**EXERCISE INSTRUCTIONS**
Transcribe every entry verbatim; omit pictures.

PROVIDED INFORMATION below:

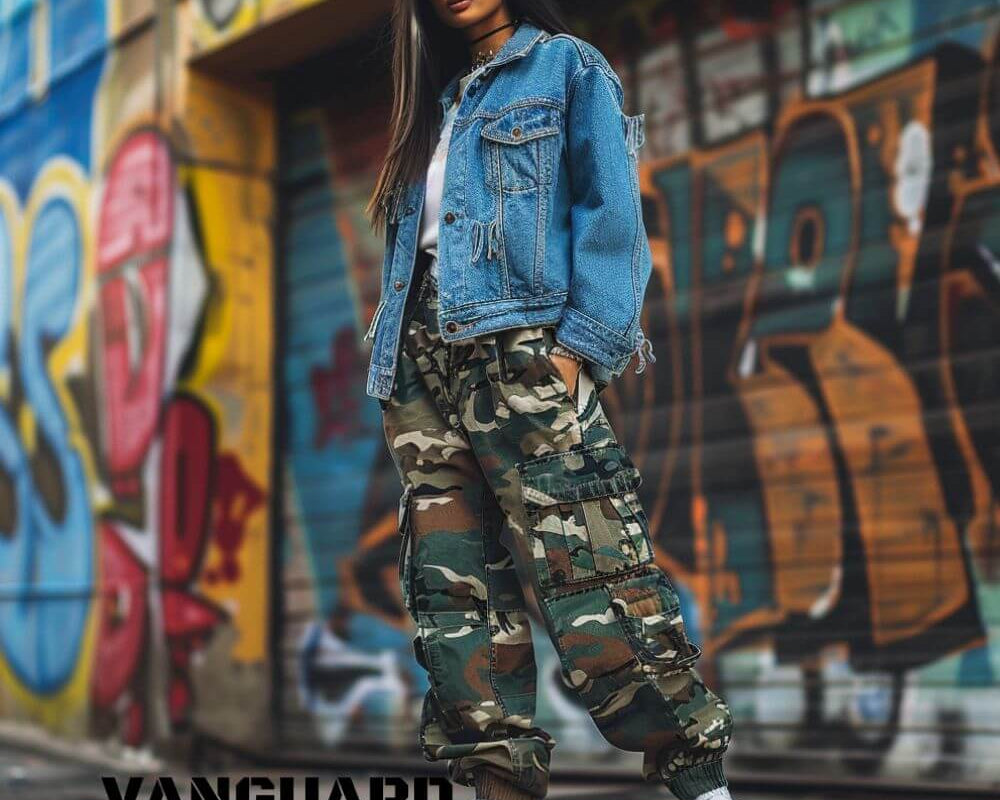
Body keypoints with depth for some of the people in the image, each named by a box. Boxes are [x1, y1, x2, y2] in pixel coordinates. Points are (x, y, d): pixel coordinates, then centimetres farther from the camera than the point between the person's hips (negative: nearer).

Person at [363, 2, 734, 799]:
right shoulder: (438, 101, 26)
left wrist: (582, 343, -15)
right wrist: (396, 359, 10)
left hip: (519, 347, -7)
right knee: (450, 586, -1)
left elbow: (611, 214, -3)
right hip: (422, 361, 7)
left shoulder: (567, 65, 8)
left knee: (585, 571, -15)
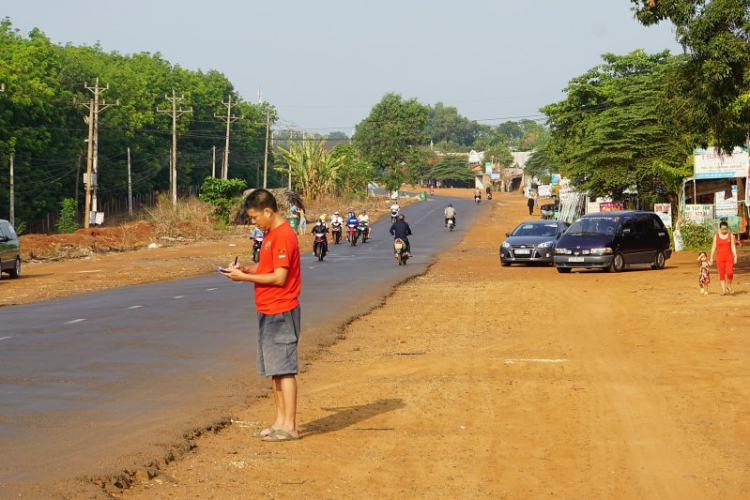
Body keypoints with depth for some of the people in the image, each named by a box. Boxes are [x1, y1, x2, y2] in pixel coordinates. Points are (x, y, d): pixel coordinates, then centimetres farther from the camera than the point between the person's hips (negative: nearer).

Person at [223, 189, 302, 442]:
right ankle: (280, 421, 19)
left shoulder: (283, 236, -17)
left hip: (280, 313, -10)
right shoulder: (271, 234, 15)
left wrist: (244, 277, -16)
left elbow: (279, 277, -21)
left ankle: (289, 426, -4)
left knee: (284, 369, -7)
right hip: (268, 313, 10)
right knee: (273, 369, 13)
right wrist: (246, 268, 5)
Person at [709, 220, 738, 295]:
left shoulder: (731, 235, 3)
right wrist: (711, 258, 5)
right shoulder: (716, 236, 2)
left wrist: (735, 256, -7)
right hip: (720, 257, 0)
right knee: (721, 274, -3)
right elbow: (713, 247, 6)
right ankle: (724, 289, 1)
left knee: (730, 273, -12)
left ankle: (728, 286, 13)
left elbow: (733, 247, 1)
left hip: (729, 257, 0)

End of PROVIDED INFORMATION.

**EXPECTED ANSWER**
Body keypoints with depth for some of the people in the image, each named by a box. Boxes are [x1, y1, x2, y2] in pixel coordinates. Points are (x, y, d): pixel coordinates, then centimetres farther from the camera than the point between the person's hips (negative: nearer).

Person at [363, 2, 734, 799]:
right shoulder: (438, 101, 26)
left wrist: (582, 343, -15)
right wrist: (396, 359, 10)
left hip: (519, 347, -7)
right knee: (450, 586, -1)
left elbow: (611, 214, -3)
right hip: (422, 361, 7)
left shoulder: (567, 65, 8)
left knee: (585, 571, -15)
Body keypoints with depth for some of the people in the image, each named by a box. Boxes are [x1, y1, x2, y2] in pixel coordinates. Points are (x, y, d): pixel coordinates, then centimetres farther from the camera than the point between the person's hips (negative: nearer).

Person at [223, 189, 302, 442]:
right ankle: (280, 421, 19)
left shoulder: (283, 236, -17)
left hip: (280, 313, -10)
right shoulder: (271, 234, 15)
left wrist: (244, 277, -16)
left elbow: (279, 277, -21)
left ankle: (289, 426, -4)
left knee: (284, 369, -7)
right hip: (268, 313, 10)
right knee: (273, 369, 13)
right wrist: (246, 268, 5)
Person at [709, 220, 738, 295]:
left shoulder: (731, 235, 3)
right wrist: (711, 258, 5)
right shoulder: (716, 236, 2)
left wrist: (735, 256, -7)
right hip: (720, 257, 0)
right knee: (721, 274, -3)
right elbow: (713, 247, 6)
right ankle: (724, 289, 1)
left knee: (730, 273, -12)
left ankle: (728, 286, 13)
left elbow: (733, 247, 1)
left hip: (729, 257, 0)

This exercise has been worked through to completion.